Just after New Years the store got a notice from American Express, stating that the cardholder was disputing the charges. AmEx asked for copies of the signed receipts, and of course they weren’t signed by the cardholder but by her son and husband, and so American Express refused payment to us, even when Phil produced the guy’s license stats. AmEx was just following policy. It was an expensive lesson for a small business owner to learn.
The crappiest experience I ever had during the Christmas retail season was working with The Sav on Christmas Eve. Reynolds, Abernathy, TC and I were scheduled to close, but at 4 p.m. The Sav showed up, told TC and The Ab they could leave, and stated that he’d work with me and Reynolds for the last two hours. Oh joy.
The crowd had already thinned out from the previous few hours’ chaos, and Reynolds and I were secretly hoping to close up a little early, since we both had places to be by 7 p.m. and wanted to get out retail hell as soon as possible. But with The Sav working alongside us, we knew we were out of luck.

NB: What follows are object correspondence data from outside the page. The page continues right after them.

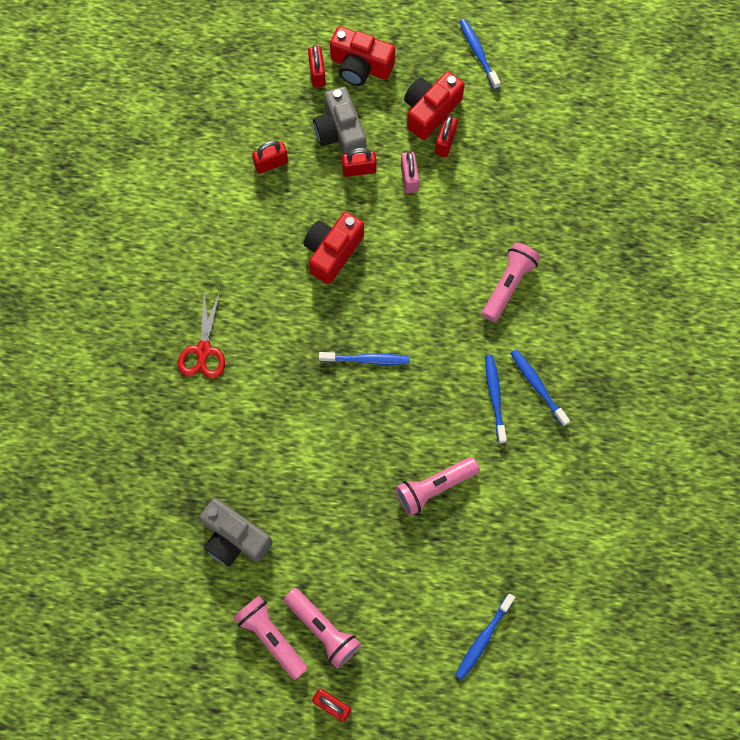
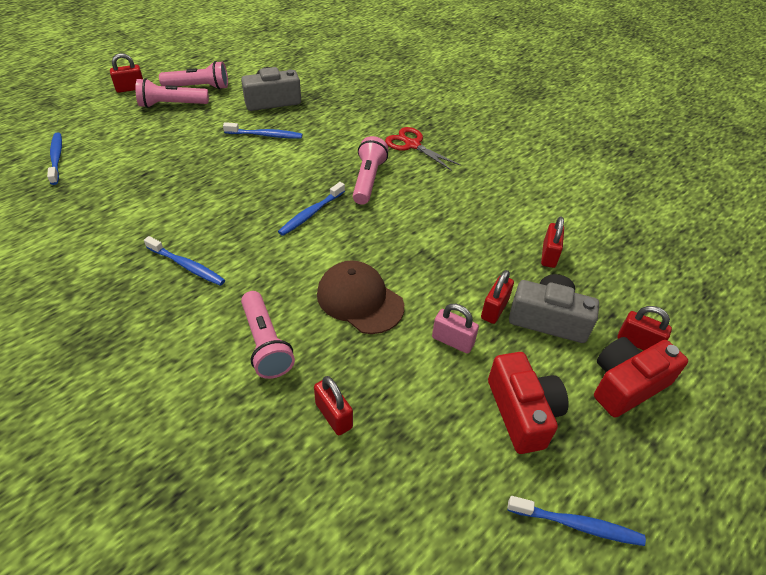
camera: 125 degrees right, 25 degrees down
(332, 252) = (425, 246): red camera -> none
(423, 257) = (360, 300): none -> brown cap
(434, 487) = (175, 193): pink flashlight -> pink flashlight (368, 180)
(445, 142) = (470, 399): red padlock -> red padlock (333, 415)
(537, 386) = (157, 299): blue toothbrush -> blue toothbrush (265, 135)

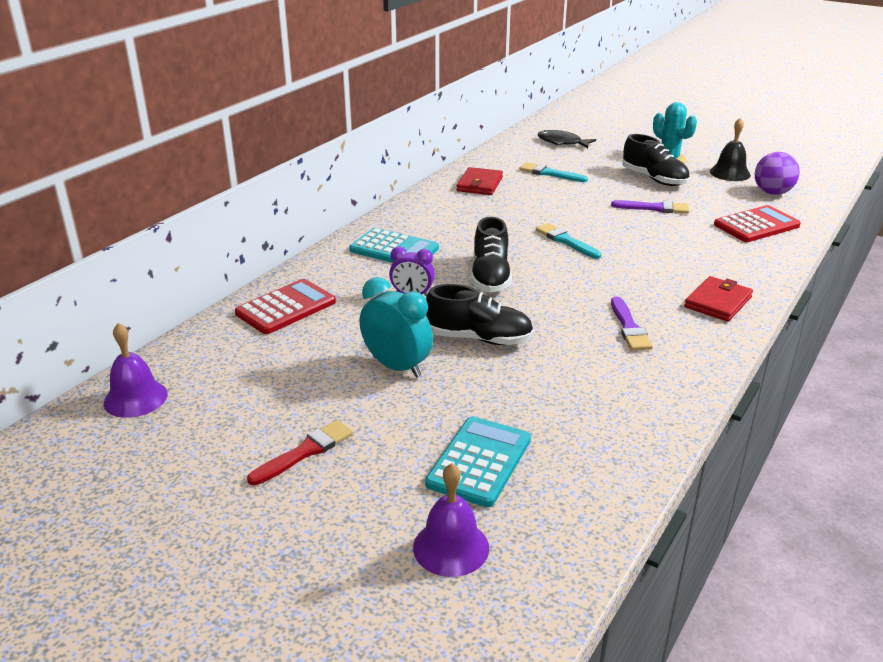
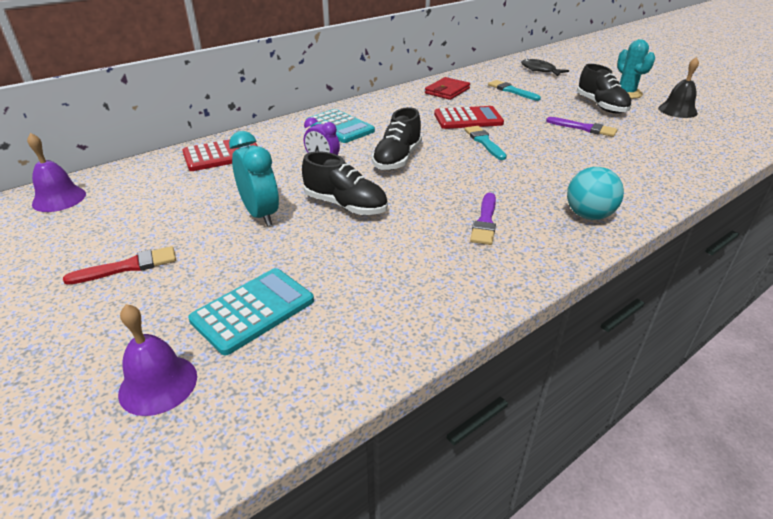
camera: 20 degrees right, 5 degrees up
(718, 302) = (588, 215): red wallet -> turquoise ball
(756, 225) = (675, 156): red calculator -> red calculator (468, 119)
(772, 193) = (710, 131): purple ball -> none

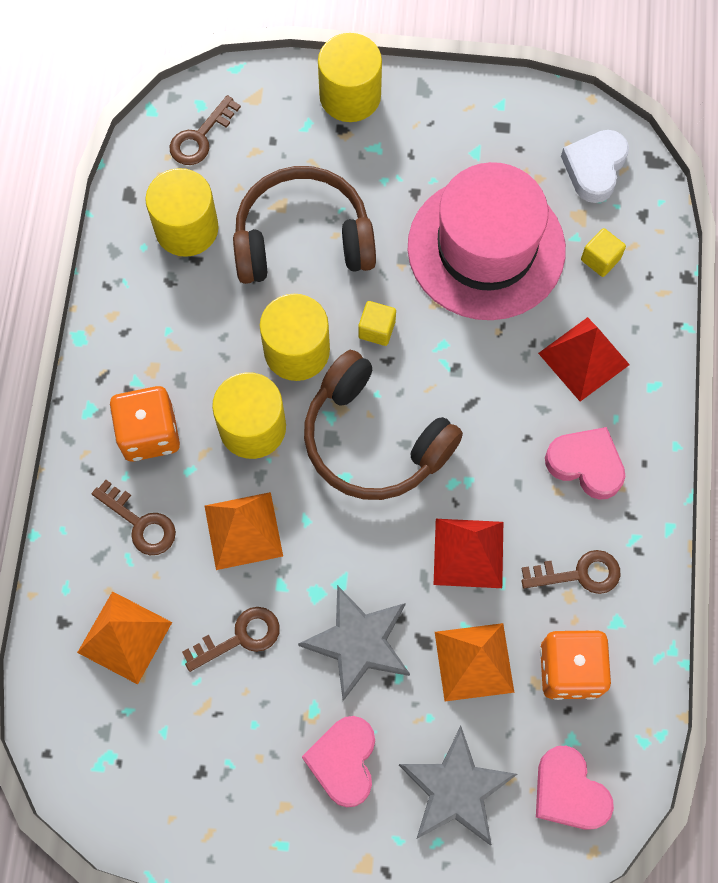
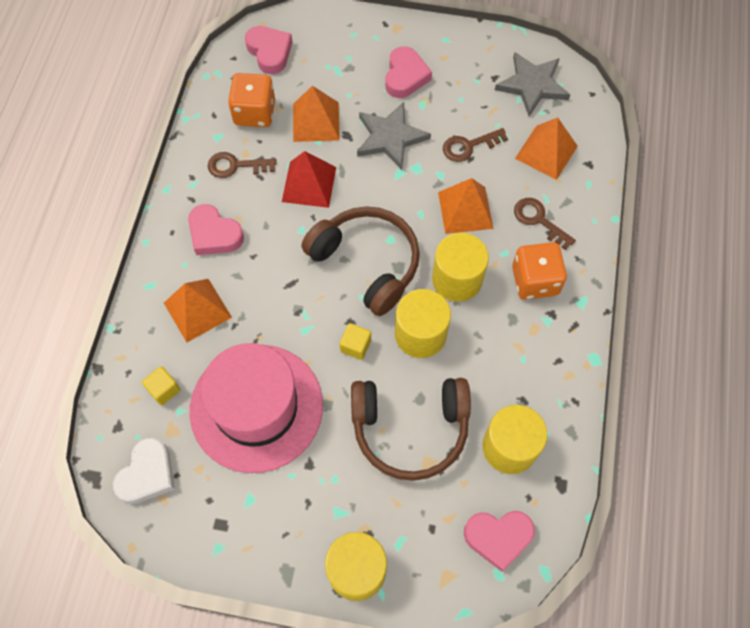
camera: 175 degrees left, 5 degrees down
(200, 137) = (498, 537): brown key -> pink heart
(456, 789) = (338, 58): grey star -> grey star (532, 85)
(583, 358) = (197, 310): red pyramid -> orange pyramid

As bad luck with have it, a man and woman wandered into the store at quarter to six. Reynolds and I were eager to find out what they were looking for, get it for them and send them on their merry way, but The Sav stopped us in our tracks and instructed us to “let them browse for a little bit.” That little bit turned into 45 minutes, then an hour! Reynolds and I were fuming. We were scheduled off at 6 p.m., and here it was 7 p.m. and that couple was showing no signs of leaving! I’d polished all the damned jewelry I could, and Reynolds had cleaned the showcases, emptied the trash and we’d both folded every tshirt in the cases at least twice, all the while shooting daggers at The Sav and that yuppie couple.
Finally, around 7:45 p.m. the couple simply turned from the racks and started walking toward the door. The Sav, who was standing at the tape counter next to the front door, asked them if there was something we could help them find.
“Oh no,” said the guy yuppie with the leather bomber jacket as he opened the door, “we were just killing some time. We’ve got someplace to be at eight.”
“Thanks a lot, asshole. We had someplace to be a fucking HOUR ago!” is what I longed to say. But I bit my tongue. Reynolds caught my eye and I could tell he had a similar condemnation running through his mind.
Instead, he slowly shook his head as he locked up behind them, and I switched the register over to cash-out mode and began counting the proceeds.